*** Opening of RECORDED DATA ***

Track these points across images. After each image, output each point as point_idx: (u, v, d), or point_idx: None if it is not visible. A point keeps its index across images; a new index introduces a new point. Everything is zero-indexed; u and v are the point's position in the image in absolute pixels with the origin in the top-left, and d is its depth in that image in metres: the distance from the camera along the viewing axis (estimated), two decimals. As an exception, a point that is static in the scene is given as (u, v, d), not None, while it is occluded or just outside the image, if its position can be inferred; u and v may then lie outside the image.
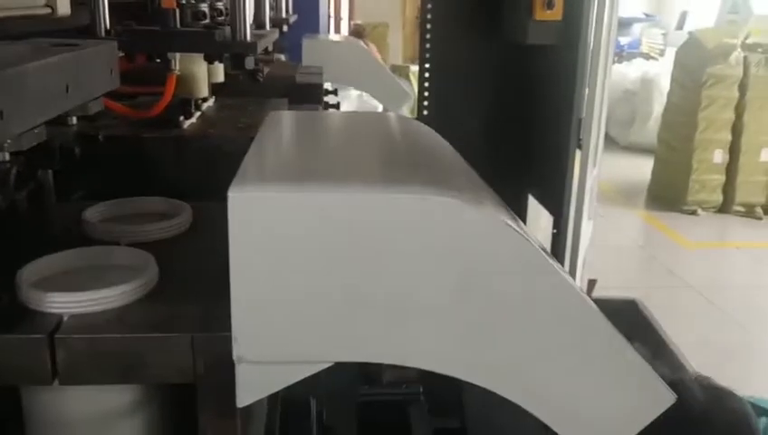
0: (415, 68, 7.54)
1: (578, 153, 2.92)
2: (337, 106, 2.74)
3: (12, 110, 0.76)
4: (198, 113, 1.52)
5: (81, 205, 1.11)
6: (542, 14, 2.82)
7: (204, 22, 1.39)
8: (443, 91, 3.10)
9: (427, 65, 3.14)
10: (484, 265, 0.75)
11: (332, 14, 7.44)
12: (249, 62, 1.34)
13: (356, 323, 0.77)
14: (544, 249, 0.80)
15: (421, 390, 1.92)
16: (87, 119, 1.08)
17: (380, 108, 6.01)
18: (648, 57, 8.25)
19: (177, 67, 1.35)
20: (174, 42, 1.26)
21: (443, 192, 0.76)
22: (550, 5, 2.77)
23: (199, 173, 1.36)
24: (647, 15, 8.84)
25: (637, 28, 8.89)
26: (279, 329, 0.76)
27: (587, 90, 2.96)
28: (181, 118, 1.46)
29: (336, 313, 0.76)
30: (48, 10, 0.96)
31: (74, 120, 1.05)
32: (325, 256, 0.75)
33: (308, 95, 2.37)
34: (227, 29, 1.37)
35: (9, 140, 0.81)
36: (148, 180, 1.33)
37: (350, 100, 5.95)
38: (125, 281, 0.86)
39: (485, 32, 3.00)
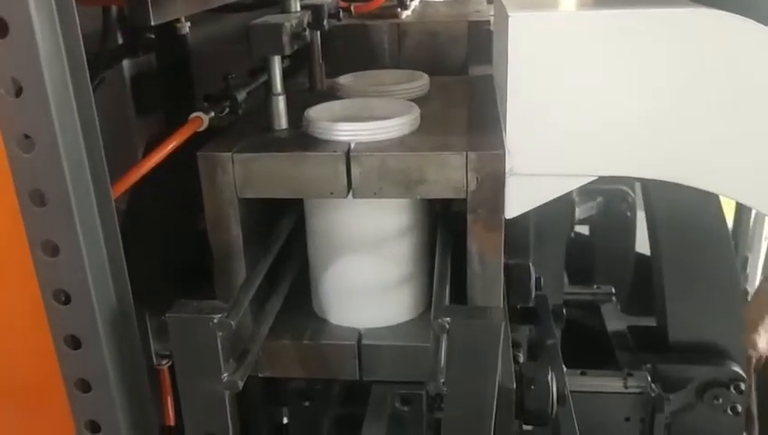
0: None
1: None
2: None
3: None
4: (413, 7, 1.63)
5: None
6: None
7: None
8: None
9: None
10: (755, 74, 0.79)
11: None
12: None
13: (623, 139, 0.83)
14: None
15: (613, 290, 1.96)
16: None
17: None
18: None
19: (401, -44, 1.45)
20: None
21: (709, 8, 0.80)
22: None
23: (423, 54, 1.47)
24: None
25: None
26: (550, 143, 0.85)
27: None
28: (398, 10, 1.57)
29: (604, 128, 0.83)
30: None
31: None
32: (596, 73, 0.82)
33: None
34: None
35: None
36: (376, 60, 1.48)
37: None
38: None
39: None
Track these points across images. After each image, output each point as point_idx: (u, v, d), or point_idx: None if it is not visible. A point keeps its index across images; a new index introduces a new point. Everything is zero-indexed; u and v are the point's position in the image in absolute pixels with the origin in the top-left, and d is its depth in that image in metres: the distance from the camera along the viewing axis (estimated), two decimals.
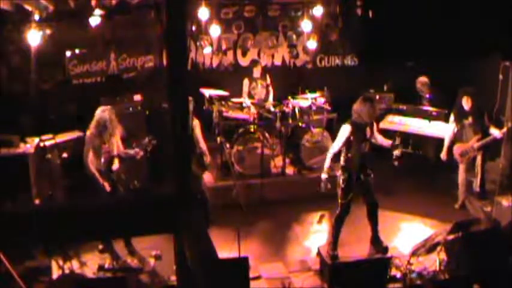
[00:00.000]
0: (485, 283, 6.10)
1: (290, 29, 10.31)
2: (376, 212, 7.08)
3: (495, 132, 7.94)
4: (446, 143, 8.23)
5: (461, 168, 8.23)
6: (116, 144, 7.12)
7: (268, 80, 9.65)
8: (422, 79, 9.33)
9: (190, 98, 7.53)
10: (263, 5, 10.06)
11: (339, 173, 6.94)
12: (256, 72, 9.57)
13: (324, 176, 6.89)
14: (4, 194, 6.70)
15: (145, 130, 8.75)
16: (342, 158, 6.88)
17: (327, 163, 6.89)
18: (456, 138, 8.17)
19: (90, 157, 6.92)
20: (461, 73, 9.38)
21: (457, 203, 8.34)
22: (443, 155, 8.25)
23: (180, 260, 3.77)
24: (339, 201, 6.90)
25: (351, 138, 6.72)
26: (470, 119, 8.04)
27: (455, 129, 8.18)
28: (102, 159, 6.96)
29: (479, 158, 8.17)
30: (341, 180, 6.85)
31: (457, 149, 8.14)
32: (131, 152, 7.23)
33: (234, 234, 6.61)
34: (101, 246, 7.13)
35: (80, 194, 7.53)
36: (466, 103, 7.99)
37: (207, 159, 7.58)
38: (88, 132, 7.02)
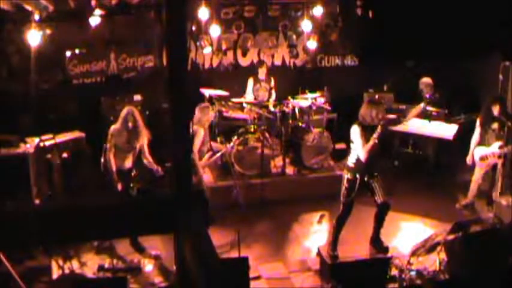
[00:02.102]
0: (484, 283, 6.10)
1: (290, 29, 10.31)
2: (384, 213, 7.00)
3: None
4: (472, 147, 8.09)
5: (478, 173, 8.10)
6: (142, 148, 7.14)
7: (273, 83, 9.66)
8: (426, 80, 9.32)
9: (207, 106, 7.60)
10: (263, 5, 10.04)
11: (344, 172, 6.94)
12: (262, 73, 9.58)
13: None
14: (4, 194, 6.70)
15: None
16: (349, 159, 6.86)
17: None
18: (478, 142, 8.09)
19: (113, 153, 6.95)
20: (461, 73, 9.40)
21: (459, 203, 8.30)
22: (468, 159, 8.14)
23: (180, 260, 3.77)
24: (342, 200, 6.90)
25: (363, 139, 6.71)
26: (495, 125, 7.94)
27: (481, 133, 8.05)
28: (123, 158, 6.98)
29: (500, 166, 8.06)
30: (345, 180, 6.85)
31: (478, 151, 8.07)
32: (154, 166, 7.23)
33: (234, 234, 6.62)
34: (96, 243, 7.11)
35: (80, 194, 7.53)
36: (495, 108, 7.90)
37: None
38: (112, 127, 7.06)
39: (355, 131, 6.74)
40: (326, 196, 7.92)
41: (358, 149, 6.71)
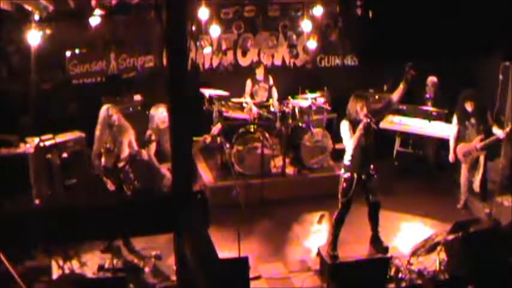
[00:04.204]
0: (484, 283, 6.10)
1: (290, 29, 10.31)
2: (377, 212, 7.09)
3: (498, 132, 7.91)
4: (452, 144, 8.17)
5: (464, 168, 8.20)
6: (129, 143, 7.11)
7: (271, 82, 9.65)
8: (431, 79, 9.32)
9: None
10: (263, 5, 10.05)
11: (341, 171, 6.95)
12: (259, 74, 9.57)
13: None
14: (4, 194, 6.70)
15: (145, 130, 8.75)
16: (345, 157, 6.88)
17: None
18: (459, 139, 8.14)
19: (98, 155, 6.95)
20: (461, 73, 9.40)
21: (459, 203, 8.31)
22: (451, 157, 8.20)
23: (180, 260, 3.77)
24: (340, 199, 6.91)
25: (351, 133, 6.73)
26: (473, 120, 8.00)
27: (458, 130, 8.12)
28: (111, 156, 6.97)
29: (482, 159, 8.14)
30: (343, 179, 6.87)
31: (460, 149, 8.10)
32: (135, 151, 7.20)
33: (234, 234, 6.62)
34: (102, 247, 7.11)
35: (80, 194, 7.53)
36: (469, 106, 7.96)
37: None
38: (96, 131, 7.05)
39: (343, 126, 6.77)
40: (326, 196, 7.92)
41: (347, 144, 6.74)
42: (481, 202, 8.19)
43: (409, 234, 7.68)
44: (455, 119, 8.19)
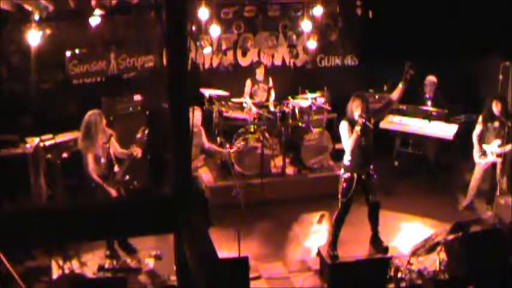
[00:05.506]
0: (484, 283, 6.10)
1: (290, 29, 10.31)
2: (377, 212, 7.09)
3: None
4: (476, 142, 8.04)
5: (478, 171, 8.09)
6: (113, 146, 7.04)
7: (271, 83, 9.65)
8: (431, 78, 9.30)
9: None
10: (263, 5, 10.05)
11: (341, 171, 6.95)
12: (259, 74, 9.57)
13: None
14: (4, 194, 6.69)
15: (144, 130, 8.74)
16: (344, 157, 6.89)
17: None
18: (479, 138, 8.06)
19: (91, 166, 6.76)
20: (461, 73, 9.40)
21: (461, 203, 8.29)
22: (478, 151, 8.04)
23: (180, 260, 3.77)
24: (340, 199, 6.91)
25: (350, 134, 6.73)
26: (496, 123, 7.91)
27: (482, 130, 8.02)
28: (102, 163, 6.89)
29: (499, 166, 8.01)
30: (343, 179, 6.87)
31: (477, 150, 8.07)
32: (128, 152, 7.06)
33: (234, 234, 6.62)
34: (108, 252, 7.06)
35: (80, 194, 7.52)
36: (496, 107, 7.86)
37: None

*** Close of RECORDED DATA ***

• [ASSIGNED TASK]
The answer must be an exact reproduction of the records, with every picture left out.

• [TASK RESULT]
Track these points across images. After each image, output each point as point_idx: (u, v, d), or point_idx: None if it is not visible. A point keeps its index across images; a new index introduces a new point. Everything is zero-indexed; u and v are the point's position in the image in absolute pixels with the origin in the top-left, and d is its depth in that image in metres: the distance from the camera along the viewing axis (estimated), two decimals. As an exception, a point that is static in the scene is given as (u, v, d), not None, while it is occluded or just outside the image, if its position can be inferred; u and v may then lie outside the image.
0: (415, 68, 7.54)
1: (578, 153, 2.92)
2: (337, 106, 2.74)
3: (12, 110, 0.76)
4: (198, 113, 1.52)
5: (81, 205, 1.11)
6: (542, 14, 2.82)
7: (204, 22, 1.39)
8: (443, 91, 3.10)
9: (427, 65, 3.14)
10: (484, 265, 0.75)
11: (332, 14, 7.44)
12: (249, 62, 1.34)
13: (356, 323, 0.77)
14: (544, 249, 0.80)
15: (421, 390, 1.92)
16: (87, 119, 1.08)
17: (380, 108, 6.01)
18: (648, 57, 8.25)
19: (177, 67, 1.35)
20: (174, 42, 1.26)
21: (443, 192, 0.76)
22: (550, 5, 2.77)
23: (199, 173, 1.36)
24: (647, 15, 8.84)
25: (637, 28, 8.89)
26: (279, 329, 0.76)
27: (587, 90, 2.96)
28: (181, 118, 1.46)
29: (336, 313, 0.76)
30: (48, 10, 0.96)
31: (74, 120, 1.05)
32: (325, 256, 0.75)
33: (308, 95, 2.37)
34: (227, 29, 1.37)
35: (9, 140, 0.81)
36: (148, 180, 1.33)
37: (350, 100, 5.95)
38: (125, 281, 0.86)
39: (485, 32, 3.00)
0: None
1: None
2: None
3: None
4: (413, 7, 1.63)
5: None
6: None
7: None
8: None
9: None
10: (755, 74, 0.79)
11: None
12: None
13: (623, 139, 0.83)
14: None
15: (613, 290, 1.96)
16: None
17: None
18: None
19: (401, -44, 1.45)
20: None
21: (709, 8, 0.80)
22: None
23: (423, 54, 1.47)
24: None
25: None
26: (550, 143, 0.85)
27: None
28: (398, 10, 1.57)
29: (604, 128, 0.83)
30: None
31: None
32: (596, 73, 0.82)
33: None
34: None
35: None
36: (376, 60, 1.48)
37: None
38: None
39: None
Track these points across images. After each image, output each point as point_idx: (u, v, d), or point_idx: None if it is not visible. A point keeps its index across images; a new index introduces a new point. Everything is zero-indexed; u and v are the point's position in the image in absolute pixels with the origin in the top-left, and d is its depth in that image in metres: the distance from the camera along the viewing axis (estimated), two decimals.
[00:00.000]
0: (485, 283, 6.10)
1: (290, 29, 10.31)
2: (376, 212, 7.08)
3: (495, 132, 7.94)
4: (446, 143, 8.23)
5: (461, 168, 8.23)
6: (116, 144, 7.12)
7: (268, 80, 9.65)
8: (422, 79, 9.33)
9: (190, 98, 7.53)
10: (263, 5, 10.06)
11: (339, 173, 6.94)
12: (256, 72, 9.57)
13: (324, 176, 6.89)
14: (4, 194, 6.70)
15: (145, 130, 8.75)
16: (342, 158, 6.88)
17: (327, 163, 6.89)
18: (456, 138, 8.17)
19: (90, 157, 6.92)
20: (461, 73, 9.38)
21: (457, 203, 8.34)
22: (443, 155, 8.25)
23: (180, 260, 3.77)
24: (339, 201, 6.90)
25: (351, 138, 6.72)
26: (470, 119, 8.04)
27: (455, 129, 8.18)
28: (102, 159, 6.96)
29: (479, 158, 8.17)
30: (341, 180, 6.85)
31: (457, 149, 8.14)
32: (131, 152, 7.23)
33: (234, 234, 6.61)
34: (101, 246, 7.13)
35: (80, 194, 7.53)
36: (466, 103, 7.99)
37: (207, 159, 7.58)
38: (88, 132, 7.02)
[00:02.102]
0: (484, 283, 6.10)
1: (290, 29, 10.31)
2: (384, 213, 7.00)
3: None
4: (472, 147, 8.09)
5: (478, 173, 8.10)
6: (142, 148, 7.14)
7: (273, 83, 9.66)
8: (426, 80, 9.32)
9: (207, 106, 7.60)
10: (263, 5, 10.04)
11: (344, 172, 6.94)
12: (262, 73, 9.58)
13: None
14: (4, 194, 6.70)
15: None
16: (349, 159, 6.86)
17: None
18: (478, 142, 8.09)
19: (113, 153, 6.95)
20: (461, 73, 9.40)
21: (459, 203, 8.30)
22: (468, 159, 8.14)
23: (180, 260, 3.77)
24: (342, 200, 6.90)
25: (363, 139, 6.71)
26: (495, 125, 7.94)
27: (481, 133, 8.05)
28: (123, 158, 6.98)
29: (500, 166, 8.06)
30: (345, 180, 6.85)
31: (478, 151, 8.07)
32: (154, 166, 7.23)
33: (234, 234, 6.62)
34: (96, 243, 7.11)
35: (80, 194, 7.53)
36: (495, 108, 7.90)
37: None
38: (112, 127, 7.06)
39: (355, 131, 6.74)
40: (326, 196, 7.92)
41: (358, 149, 6.71)
[00:04.204]
0: (484, 283, 6.10)
1: (290, 29, 10.31)
2: (377, 212, 7.09)
3: (498, 132, 7.91)
4: (452, 144, 8.17)
5: (464, 168, 8.20)
6: (129, 143, 7.11)
7: (271, 82, 9.65)
8: (431, 79, 9.32)
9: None
10: (263, 5, 10.05)
11: (341, 171, 6.95)
12: (259, 74, 9.57)
13: None
14: (4, 194, 6.70)
15: (145, 130, 8.75)
16: (345, 157, 6.88)
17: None
18: (459, 139, 8.14)
19: (98, 155, 6.95)
20: (461, 73, 9.40)
21: (459, 203, 8.31)
22: (451, 157, 8.20)
23: (180, 260, 3.77)
24: (340, 199, 6.91)
25: (351, 133, 6.73)
26: (473, 120, 8.00)
27: (458, 130, 8.12)
28: (111, 156, 6.97)
29: (482, 159, 8.14)
30: (343, 179, 6.87)
31: (460, 149, 8.10)
32: (135, 151, 7.20)
33: (234, 234, 6.62)
34: (102, 247, 7.11)
35: (80, 194, 7.53)
36: (469, 106, 7.96)
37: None
38: (96, 131, 7.05)
39: (343, 126, 6.77)
40: (326, 196, 7.92)
41: (347, 144, 6.74)
42: (481, 202, 8.19)
43: (409, 234, 7.68)
44: (455, 119, 8.19)
[00:05.506]
0: (484, 283, 6.10)
1: (290, 29, 10.31)
2: (377, 212, 7.09)
3: None
4: (476, 142, 8.04)
5: (478, 171, 8.09)
6: (113, 146, 7.04)
7: (271, 83, 9.65)
8: (431, 78, 9.30)
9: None
10: (263, 5, 10.05)
11: (341, 171, 6.95)
12: (259, 74, 9.57)
13: None
14: (4, 194, 6.69)
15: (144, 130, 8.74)
16: (344, 157, 6.89)
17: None
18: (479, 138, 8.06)
19: (91, 166, 6.76)
20: (461, 73, 9.40)
21: (461, 203, 8.29)
22: (478, 151, 8.04)
23: (180, 260, 3.77)
24: (340, 199, 6.91)
25: (350, 134, 6.73)
26: (496, 123, 7.91)
27: (482, 130, 8.02)
28: (102, 163, 6.89)
29: (499, 166, 8.01)
30: (343, 179, 6.87)
31: (477, 150, 8.07)
32: (128, 152, 7.06)
33: (234, 234, 6.62)
34: (108, 252, 7.06)
35: (80, 194, 7.52)
36: (496, 107, 7.86)
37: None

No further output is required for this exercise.